Seth Klarman‘s Baupost Group LLC stands to make a bundle on Merck’s buyout of Idenix Pharmaceuticals Inc (NASDAQ:IDIX). Assuming Baupost’s more than 35% stake in the company reported on March 31st hasn’t changed, Klarman and colleagues will net close to one billion dollars based on the $24.50 acquisition price.
Overview of Baupost Group
Baupost Group, which manages $30 billion in assets, owned 53.3 million shares of the maker of hepatitis C treatments as of the end of March, making it Idenix’s largest shareholder, according to Bloomberg data. Klarman is a well-known value investor, and has profited handsomely from a number of M&A investments over the last couple of years. Since its founding in 1983, Baupost’s lead fund has returned almost 17% a year, compared to just 11% annually for the Standard & Poor’s 500 Index.
Klarman holds relatively few equities currently as he views the stock markets as overvalued. In a recent letter to investors, he wrote “on almost any metric, the U.S. equity market is historically quite expensive.” Baupost Group was holding 40% of its assets in cash of as year end 2013.
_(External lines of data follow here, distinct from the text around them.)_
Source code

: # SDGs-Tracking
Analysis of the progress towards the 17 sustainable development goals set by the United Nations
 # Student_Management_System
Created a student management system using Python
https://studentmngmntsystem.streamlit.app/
Merck and Idenix deal price “reasonable”
Idenix Pharmaceuticals Inc (NASDAQ:IDIX) has a reasonably broad future pipeline, including two promising hepatitis C candidates and screening library of nukes including IDX-437 and IDX-459, the latter just beginning P1 enrollment in Europe. The patent life of the nuclear pharmaceutical is until around 2030. The DB newsletter also highlights that Idenix has an NS5A agent (samatasvir) for Hep C that has demonstrated strong activity in combination with a Janssen agent.
In concluding the DB report, Young and colleagues also note, “These nukes are different than other historical nukes like IDX-184. There is some scarcity value to nukes since many companies are not developing them. And we believe that nukes are necessary for shorter duration curative HCV regimens.”